(ATIVIDADE): No trecho sobre o diagnóstico de câncer pela cera de ouvido, quantas das substâncias metabólicas identificadas na análise do cerume discriminam a ocorrência de câncer?

(TRECHO DE ORIGEM):

◆ ◆ ◆ ◆

Durante a realização da pesquisa, foram analisadas amostras de 50 indivíduos saudáveis e 52 com câncer, sendo 21 carcinomas, 4 sarcomas acompanhados de carcinomas, 10 leucemias, 11 linfomas, 3 mielomas com leucemia e 3 tumores do sistema nervoso central acompanhados de carcinomas.
O processo todo permite que em cinco horas seja verificado se o paciente tem ou não câncer. A análise pode ser feita em até sete dias a partir da data da coleta. “É bastante vantajoso, pois além de não ser invasivo, praticamente todas as universidades brasileiras possuem a tecnologia adequada e a instrumentação necessária para se fazer esse tipo de análise”, pontua.
Para o professor, a cera de ouvido tem se mostrado ser o melhor meio para fazer o diagnóstico de câncer por ser um material que contém, em uma pequena quantidade de amostra, uma elevada concentração de substâncias de interesse. “A análise do cerume consegue identificar 158 substâncias metabólicas. Dessas, 27 discriminam a ocorrência de câncer”.

◆ ◆ ◆ ◆

(Dados extraídos de uma coleção):
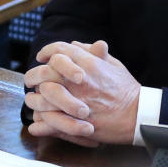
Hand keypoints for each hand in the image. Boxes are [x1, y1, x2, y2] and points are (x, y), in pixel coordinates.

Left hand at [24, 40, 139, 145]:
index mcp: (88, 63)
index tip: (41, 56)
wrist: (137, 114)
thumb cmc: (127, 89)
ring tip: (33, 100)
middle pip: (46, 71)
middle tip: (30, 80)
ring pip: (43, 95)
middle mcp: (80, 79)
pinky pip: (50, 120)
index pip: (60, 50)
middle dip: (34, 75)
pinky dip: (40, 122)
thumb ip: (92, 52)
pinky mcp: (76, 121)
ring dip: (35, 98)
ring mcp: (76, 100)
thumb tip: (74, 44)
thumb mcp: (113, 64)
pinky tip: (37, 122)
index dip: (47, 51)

◆ ◆ ◆ ◆

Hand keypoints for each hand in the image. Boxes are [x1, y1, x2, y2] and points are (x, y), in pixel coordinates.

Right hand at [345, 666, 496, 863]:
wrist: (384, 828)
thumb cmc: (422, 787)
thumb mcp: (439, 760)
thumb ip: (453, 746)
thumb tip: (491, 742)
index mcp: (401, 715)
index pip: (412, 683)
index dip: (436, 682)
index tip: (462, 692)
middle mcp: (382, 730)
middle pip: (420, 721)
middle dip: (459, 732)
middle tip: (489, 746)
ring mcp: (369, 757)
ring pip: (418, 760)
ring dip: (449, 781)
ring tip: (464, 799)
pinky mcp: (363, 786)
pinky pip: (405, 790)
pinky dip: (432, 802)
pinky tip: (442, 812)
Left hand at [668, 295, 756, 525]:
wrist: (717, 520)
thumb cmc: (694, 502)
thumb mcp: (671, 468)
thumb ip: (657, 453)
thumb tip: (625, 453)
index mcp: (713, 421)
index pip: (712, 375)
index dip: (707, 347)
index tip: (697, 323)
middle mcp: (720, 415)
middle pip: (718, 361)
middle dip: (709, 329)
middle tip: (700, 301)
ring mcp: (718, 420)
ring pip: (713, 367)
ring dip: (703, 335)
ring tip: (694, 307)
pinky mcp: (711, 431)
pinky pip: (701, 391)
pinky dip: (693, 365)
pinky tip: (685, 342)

◆ ◆ ◆ ◆

(RESPOSTA DA ATIVIDADE): 27 substâncias, das 158 identificadas.